A la veille de la victoire de Donald Trump, deux autres de ses conseillers en politique étrangères, Alexander Gray et Peter Navarro publiaient un texte dans la revue Foreign Policy appelant le prochain président des Etats-Unis à réarmer massivement la flotte américaine dans le Pacifique, à contenir la puissance militaire chinoise en mer de Chine du Sud, à soutenir Taiwan et à faire plier la Corée du Nord et son allié chinois.

«Reset» avec la Chine

La discussion téléphonique, vendredi dernier, entre Donald Trump et Tsai Ing-wen – qui a provoqué l’émoi à Pékin où l’île est considérée comme relevant de sa souveraineté – était tout sauf une gaffe diplomatique. C’est un geste calculé pour signifier à la Chine que l’heure d’une remise à plat de leurs relations («reset») est venue.
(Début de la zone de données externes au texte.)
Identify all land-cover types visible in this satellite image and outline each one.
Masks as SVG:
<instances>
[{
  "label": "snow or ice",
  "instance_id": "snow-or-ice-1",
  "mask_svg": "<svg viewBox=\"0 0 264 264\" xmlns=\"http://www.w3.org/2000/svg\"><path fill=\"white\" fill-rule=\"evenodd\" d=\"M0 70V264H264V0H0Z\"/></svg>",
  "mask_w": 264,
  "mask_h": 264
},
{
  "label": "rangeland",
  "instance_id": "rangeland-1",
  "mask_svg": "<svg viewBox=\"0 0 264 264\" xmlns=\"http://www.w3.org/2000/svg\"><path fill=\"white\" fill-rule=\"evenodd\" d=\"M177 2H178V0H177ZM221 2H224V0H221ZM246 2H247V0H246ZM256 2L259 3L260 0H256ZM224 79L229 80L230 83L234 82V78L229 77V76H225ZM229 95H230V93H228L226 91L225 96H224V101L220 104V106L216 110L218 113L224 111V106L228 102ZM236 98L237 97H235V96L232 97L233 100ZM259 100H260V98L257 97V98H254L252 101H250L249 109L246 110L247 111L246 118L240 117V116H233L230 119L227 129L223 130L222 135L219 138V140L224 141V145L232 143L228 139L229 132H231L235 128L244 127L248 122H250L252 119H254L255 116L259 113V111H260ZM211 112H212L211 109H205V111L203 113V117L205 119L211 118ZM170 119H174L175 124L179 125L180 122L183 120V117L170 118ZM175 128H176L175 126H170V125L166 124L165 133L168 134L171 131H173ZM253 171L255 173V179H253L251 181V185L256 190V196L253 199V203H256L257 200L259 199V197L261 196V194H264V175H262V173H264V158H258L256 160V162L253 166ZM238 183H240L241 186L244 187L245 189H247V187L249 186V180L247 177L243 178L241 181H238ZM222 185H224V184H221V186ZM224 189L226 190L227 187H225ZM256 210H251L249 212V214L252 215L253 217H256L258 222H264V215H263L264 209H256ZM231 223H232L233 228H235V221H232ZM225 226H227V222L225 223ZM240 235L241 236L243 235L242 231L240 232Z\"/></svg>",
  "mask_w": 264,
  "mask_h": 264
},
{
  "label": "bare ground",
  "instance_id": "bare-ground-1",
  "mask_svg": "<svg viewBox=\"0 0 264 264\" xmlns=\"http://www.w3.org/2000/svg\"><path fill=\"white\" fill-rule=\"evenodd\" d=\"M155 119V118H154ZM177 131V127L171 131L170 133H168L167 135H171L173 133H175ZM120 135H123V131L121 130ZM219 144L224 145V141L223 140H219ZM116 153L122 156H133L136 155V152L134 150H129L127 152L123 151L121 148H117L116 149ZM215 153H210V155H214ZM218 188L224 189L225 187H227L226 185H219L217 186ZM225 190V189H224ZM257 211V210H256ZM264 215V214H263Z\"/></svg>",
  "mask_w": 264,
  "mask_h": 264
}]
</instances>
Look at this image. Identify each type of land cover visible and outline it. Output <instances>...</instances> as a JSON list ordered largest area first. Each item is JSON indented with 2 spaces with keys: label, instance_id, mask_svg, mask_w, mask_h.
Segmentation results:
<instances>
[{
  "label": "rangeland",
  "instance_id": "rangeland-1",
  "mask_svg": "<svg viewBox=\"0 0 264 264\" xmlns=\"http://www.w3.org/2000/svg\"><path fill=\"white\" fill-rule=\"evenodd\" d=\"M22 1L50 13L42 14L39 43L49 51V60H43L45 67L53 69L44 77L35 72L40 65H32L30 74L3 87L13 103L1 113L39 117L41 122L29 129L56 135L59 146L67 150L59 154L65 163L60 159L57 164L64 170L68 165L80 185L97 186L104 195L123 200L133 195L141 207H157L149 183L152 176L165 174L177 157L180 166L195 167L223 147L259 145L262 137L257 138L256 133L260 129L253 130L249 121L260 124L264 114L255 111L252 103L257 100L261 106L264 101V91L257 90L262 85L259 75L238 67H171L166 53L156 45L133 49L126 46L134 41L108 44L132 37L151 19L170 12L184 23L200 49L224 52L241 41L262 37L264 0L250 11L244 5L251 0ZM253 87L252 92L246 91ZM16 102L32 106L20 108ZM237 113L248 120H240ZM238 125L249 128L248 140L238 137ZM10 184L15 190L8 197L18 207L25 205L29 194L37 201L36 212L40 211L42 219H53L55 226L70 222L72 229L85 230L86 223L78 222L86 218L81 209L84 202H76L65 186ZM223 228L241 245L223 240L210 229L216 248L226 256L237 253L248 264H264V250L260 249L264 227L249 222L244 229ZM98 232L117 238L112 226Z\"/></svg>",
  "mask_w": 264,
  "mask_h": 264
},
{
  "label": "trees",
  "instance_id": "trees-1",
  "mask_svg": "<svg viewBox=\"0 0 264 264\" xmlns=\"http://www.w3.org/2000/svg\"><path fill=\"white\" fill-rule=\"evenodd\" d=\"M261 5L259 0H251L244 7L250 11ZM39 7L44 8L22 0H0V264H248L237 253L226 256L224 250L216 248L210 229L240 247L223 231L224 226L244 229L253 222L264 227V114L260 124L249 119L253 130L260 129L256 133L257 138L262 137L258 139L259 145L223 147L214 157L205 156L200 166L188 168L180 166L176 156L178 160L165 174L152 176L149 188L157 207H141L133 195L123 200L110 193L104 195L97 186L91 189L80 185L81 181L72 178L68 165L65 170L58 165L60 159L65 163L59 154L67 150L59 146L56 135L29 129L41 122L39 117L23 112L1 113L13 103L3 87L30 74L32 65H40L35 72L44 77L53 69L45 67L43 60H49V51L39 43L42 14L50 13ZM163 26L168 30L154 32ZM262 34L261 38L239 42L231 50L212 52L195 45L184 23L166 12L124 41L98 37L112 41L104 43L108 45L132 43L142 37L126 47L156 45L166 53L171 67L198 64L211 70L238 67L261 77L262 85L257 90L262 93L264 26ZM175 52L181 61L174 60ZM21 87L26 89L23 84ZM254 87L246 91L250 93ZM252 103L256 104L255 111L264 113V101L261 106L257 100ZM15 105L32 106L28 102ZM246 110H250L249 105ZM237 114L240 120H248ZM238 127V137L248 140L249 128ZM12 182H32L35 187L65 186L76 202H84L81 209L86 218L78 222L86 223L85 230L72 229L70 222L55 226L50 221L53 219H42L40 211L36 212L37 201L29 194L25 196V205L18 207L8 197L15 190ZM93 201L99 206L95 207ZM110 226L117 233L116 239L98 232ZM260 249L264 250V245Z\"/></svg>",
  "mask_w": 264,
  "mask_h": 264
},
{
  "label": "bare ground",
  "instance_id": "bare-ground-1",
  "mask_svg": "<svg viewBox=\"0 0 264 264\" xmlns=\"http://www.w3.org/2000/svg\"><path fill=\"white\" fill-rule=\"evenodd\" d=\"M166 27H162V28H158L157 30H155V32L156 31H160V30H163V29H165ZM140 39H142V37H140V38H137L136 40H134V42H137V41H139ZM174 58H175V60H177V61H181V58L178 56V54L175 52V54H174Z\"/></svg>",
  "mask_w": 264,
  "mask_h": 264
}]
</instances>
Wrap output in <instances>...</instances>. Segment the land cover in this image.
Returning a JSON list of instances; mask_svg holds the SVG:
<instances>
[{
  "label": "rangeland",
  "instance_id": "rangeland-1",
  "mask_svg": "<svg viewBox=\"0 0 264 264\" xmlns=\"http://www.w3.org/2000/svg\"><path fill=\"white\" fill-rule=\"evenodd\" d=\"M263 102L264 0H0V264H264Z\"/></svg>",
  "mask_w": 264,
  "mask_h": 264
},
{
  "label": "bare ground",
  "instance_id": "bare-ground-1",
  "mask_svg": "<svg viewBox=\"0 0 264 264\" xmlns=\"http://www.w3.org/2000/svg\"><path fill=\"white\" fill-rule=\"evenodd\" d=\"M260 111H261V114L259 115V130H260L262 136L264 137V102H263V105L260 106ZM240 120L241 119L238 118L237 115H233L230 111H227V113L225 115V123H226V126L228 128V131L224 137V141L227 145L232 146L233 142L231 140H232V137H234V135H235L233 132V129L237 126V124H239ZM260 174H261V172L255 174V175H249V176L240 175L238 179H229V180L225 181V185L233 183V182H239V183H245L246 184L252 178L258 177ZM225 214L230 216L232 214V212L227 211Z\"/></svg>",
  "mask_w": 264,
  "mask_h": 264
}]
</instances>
L’initiative de cet appel est toutefois bien venue de Taipei, puisque c’est un autre vétéran républicain, Bob Dole, ancien candidat à la Maison Blanche, qui a arrangé – contre rémunération (140 000 dollars) – cet entretien pour le compte de la présidence taïwanaise. Depuis l’élection de Tsai Ing-wen, une femme issue du camp indépendantiste, la Chine tente en effet par tous les moyens d’isoler l’île.

Henry Kissinger à Pékin

La rencontre à Pékin il y a une dizaine de jours entre Henry Kissinger (l’homme qui avait piloté la réconciliation sino-américaine au début des années 1970) et Xi Jinping s’inscrit dans un autre registre. Très respecté par le pouvoir communiste qui apprécie son «réalisme», le vieux diplomate représente une forme de continuité de la politique américaine envers la Chine. En contact avec Donald Trump, Henry Kissinger avait affirmé sur CNN qu’il ne fallait pas prendre à la lettre toutes les déclarations de campagne de Donald Trump sur la Chine. «Sans quoi, bien sûr, les désaccords ne vont pas tarder.»